__EXERCISES TO COMPLETE__.
1 > According to the exhibition review, what did the artist serve to visitors at Light Soup?
2 > Return the passage of the exhibition review that begins at the words "Frederick Ebenezer Okai Serves" and stops after "November 30, 2021)".

───── DOCUMENT SECTION ─────

Frederick Ebenezer Okai Serves “Light Soup,” Both Literally and Metaphorically. Exhibition Review

Light Soup on View at Old Tech-Sec, Kwame Nkrumah University of Science and Technology, Kumasi (October 13 to November 30, 2021)

Bernard Akoi-Jackson

ABSTRACT:

This review focuses on Frederick Ebenezer Okai’s exhibition Light Soup, which took place in Kumasi between October and November 2021. The show featured not only clay objects but also sound and video projections as well as the very space in which the works were exhibited. In addition, the artist served soup to visitors. In sum, the exhibition was a multisensory experience. Liberation and community were foregrounded as artist, space, objects, and the public became equal players in a theater of sorts. These interventions constituted the strategies Okai employed to activate a sense of belonging and freedom. The review points to some of the highlights of the exhibition. It also discusses the methods that the artist used to gather his material, as well as the processes he employed in executing his multi-disciplinary. The artist’s courage and irreverence are captured in the bold manner in which he gestures to the revolutionary in a spirit of play. At the center of Okai’s practice is the opening up of the aesthetic experience so that it touches everyone on common ground.

───── STORED DATA ─────

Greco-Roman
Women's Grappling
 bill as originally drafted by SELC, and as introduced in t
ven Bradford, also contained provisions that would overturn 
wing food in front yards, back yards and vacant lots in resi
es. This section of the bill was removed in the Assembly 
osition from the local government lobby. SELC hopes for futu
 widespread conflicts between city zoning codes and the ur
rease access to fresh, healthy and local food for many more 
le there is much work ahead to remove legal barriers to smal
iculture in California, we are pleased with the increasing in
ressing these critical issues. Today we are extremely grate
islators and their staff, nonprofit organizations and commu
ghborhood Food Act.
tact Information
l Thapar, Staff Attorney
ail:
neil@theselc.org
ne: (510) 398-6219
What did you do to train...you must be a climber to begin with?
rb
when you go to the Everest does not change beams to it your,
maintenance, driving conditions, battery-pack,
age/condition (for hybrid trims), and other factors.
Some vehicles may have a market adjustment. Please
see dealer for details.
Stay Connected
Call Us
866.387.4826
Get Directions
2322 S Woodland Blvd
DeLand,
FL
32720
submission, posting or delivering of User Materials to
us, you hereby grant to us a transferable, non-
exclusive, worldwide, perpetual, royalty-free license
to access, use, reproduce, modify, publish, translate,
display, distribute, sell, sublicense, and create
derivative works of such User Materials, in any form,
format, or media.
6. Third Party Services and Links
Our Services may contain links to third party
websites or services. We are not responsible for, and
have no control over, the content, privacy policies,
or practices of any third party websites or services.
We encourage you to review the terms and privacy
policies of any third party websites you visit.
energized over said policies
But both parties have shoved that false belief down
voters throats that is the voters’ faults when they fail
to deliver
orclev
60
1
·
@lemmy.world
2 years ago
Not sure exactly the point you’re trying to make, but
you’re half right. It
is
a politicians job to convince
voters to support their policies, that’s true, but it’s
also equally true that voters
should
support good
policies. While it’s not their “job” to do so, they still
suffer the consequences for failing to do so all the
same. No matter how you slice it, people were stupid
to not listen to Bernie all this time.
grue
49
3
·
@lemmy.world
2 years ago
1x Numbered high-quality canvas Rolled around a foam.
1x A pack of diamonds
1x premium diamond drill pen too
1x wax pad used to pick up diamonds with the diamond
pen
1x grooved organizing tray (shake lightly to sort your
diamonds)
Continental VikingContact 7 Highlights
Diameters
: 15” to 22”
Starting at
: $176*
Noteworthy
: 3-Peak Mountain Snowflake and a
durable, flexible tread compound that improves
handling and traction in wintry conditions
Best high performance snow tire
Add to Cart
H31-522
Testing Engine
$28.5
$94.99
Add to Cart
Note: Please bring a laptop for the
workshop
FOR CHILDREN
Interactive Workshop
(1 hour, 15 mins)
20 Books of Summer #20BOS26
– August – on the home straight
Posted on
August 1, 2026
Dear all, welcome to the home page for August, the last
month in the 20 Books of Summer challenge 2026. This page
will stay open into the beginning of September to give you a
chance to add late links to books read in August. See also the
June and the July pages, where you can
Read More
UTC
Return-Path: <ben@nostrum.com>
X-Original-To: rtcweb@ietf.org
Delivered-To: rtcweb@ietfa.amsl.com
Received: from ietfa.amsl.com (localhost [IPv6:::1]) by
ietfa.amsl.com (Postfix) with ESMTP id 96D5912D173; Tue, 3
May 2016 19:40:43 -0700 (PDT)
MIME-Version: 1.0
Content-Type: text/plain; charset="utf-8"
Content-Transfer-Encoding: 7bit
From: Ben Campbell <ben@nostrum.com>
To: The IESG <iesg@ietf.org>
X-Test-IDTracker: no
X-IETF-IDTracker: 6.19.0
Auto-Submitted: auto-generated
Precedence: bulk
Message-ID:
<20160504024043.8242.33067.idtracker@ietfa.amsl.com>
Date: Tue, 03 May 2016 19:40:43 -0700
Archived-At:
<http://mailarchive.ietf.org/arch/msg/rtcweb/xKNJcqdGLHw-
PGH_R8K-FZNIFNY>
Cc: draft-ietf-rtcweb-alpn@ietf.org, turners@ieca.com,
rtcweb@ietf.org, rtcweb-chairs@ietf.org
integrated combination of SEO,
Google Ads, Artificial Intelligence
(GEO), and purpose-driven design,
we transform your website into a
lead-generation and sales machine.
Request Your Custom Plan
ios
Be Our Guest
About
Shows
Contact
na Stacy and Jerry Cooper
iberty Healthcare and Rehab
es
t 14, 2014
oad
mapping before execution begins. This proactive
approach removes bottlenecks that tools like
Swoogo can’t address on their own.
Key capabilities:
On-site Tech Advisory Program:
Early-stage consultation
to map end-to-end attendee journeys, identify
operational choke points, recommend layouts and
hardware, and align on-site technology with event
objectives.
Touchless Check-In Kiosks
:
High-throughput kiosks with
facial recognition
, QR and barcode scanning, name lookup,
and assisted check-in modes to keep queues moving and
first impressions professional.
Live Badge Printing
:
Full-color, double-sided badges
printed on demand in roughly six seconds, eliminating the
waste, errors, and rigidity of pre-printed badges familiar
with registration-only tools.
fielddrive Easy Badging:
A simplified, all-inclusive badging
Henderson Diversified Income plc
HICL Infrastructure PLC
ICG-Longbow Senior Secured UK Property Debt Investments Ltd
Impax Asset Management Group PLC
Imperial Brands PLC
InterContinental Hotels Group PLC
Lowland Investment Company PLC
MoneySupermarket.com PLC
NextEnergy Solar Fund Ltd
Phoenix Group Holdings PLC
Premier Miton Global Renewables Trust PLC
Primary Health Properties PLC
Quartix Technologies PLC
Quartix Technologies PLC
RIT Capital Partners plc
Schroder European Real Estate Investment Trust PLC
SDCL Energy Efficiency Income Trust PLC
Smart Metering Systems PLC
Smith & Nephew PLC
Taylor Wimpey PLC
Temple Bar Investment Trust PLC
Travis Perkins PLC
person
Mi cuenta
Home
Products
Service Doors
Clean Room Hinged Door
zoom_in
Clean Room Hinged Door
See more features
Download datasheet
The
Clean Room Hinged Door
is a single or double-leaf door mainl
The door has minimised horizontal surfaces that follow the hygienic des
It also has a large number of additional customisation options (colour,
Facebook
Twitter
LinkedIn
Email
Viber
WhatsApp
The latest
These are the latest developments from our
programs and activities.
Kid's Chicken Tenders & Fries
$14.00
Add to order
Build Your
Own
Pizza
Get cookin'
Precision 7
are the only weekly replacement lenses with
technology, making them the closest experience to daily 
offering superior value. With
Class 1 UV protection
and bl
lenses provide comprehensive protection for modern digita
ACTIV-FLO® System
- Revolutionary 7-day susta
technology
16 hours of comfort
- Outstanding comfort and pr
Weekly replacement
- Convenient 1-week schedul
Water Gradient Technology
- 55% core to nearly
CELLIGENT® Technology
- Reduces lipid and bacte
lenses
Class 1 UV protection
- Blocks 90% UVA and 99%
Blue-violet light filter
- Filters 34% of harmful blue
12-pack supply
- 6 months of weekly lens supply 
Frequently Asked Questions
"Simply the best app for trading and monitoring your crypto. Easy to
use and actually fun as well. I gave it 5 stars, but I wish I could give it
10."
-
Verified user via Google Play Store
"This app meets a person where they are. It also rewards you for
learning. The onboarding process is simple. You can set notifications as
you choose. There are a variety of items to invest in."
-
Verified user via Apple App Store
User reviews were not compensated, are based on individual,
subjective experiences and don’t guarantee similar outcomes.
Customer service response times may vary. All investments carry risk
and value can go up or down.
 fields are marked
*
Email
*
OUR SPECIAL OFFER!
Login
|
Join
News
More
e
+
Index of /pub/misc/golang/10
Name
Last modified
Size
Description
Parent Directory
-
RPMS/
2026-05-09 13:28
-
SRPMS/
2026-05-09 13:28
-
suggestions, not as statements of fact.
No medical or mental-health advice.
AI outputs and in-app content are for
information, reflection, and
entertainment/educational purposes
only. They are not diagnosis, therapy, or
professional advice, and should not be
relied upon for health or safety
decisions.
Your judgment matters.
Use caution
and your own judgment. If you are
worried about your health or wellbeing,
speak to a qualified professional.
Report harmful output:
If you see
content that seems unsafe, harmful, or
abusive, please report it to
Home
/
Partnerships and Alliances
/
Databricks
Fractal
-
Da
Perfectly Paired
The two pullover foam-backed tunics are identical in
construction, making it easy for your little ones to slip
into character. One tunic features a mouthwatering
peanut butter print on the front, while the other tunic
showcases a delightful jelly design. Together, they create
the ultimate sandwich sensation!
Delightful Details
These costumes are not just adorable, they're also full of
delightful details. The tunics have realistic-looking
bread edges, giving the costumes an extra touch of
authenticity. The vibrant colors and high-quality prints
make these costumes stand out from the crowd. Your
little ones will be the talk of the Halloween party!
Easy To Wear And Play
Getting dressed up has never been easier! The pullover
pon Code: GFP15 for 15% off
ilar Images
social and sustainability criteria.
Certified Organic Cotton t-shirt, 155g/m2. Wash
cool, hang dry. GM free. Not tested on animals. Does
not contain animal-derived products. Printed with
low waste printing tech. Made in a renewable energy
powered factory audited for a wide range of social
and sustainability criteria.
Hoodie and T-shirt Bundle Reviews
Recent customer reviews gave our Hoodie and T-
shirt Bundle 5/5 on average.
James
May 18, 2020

─────

__SOLUTIONS TO THE PROBLEMS__.
1 > Soup.

2 >
Frederick Ebenezer Okai Serves “Light Soup,” Both Literally and Metaphorically. Exhibition Review

Light Soup on View at Old Tech-Sec, Kwame Nkrumah University of Science and Technology, Kumasi (October 13 to November 30, 2021)